● **Exercise instructions**: Rewrite the entries that follow, replacing "chart" with "graph" and changing nothing else. Omit the pictures from your version.
--- START ---
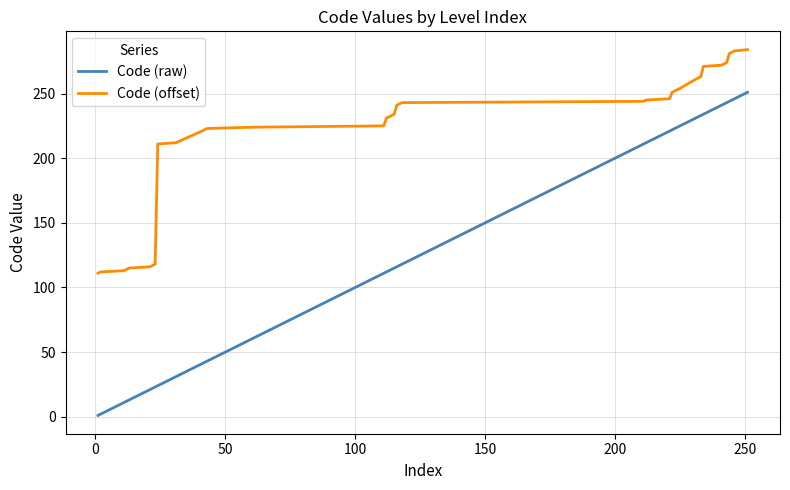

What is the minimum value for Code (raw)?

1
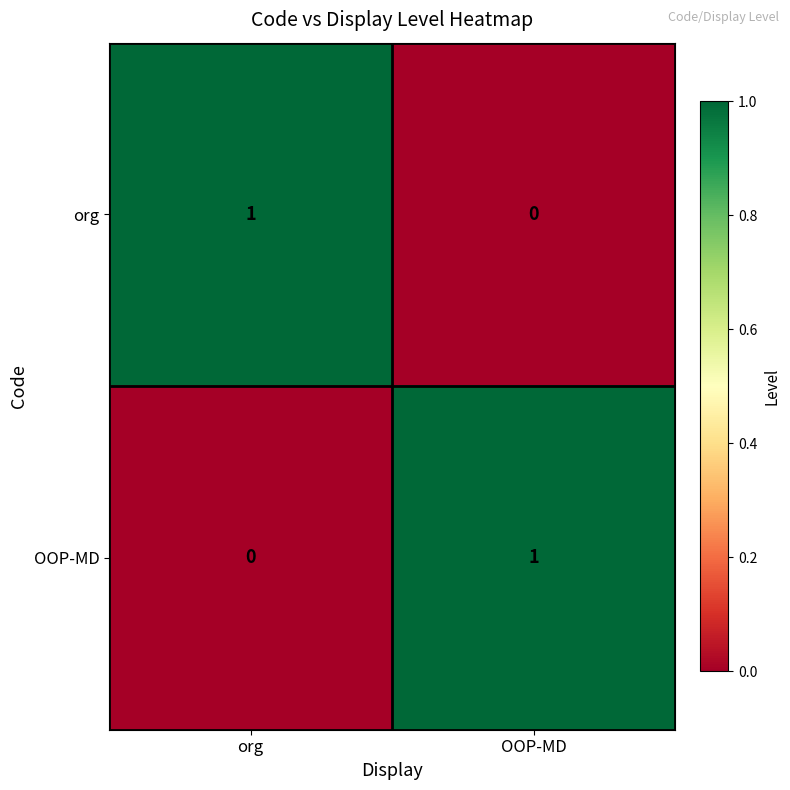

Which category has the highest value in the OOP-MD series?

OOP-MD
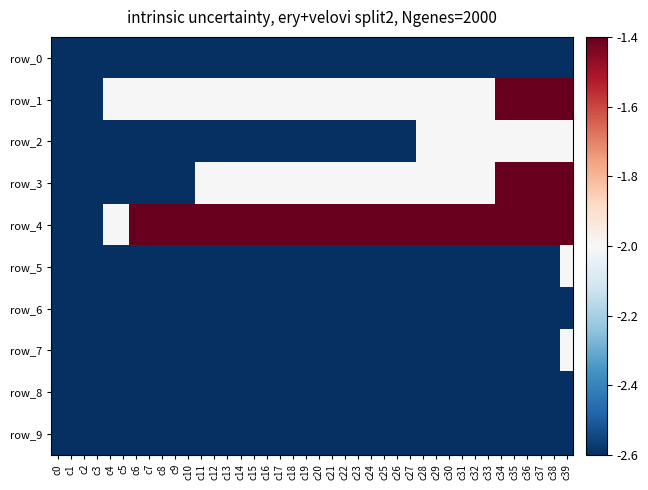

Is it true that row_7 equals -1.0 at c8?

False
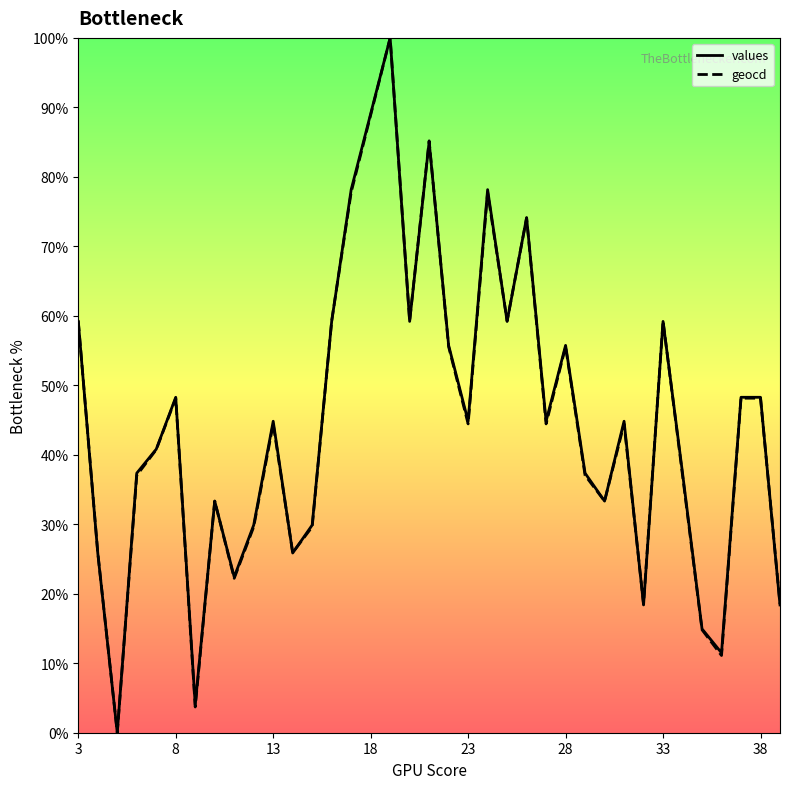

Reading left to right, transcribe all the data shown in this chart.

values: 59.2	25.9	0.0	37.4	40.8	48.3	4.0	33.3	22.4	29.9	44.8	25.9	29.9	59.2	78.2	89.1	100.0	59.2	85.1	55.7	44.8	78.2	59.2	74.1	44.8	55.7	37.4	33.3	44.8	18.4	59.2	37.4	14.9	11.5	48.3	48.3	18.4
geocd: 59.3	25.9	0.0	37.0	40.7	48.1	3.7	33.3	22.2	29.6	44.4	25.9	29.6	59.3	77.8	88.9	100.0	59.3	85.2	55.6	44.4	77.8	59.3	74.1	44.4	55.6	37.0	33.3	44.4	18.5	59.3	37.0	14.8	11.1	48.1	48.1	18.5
--- END ---
● **Answer section**:
What is the minimum value for Code (raw)?

1

Which category has the highest value in the OOP-MD series?

OOP-MD

Is it true that row_7 equals -1.0 at c8?

False

Reading left to right, transcribe all the data shown in this graph.

values: 59.2	25.9	0.0	37.4	40.8	48.3	4.0	33.3	22.4	29.9	44.8	25.9	29.9	59.2	78.2	89.1	100.0	59.2	85.1	55.7	44.8	78.2	59.2	74.1	44.8	55.7	37.4	33.3	44.8	18.4	59.2	37.4	14.9	11.5	48.3	48.3	18.4
geocd: 59.3	25.9	0.0	37.0	40.7	48.1	3.7	33.3	22.2	29.6	44.4	25.9	29.6	59.3	77.8	88.9	100.0	59.3	85.2	55.6	44.4	77.8	59.3	74.1	44.4	55.6	37.0	33.3	44.4	18.5	59.3	37.0	14.8	11.1	48.1	48.1	18.5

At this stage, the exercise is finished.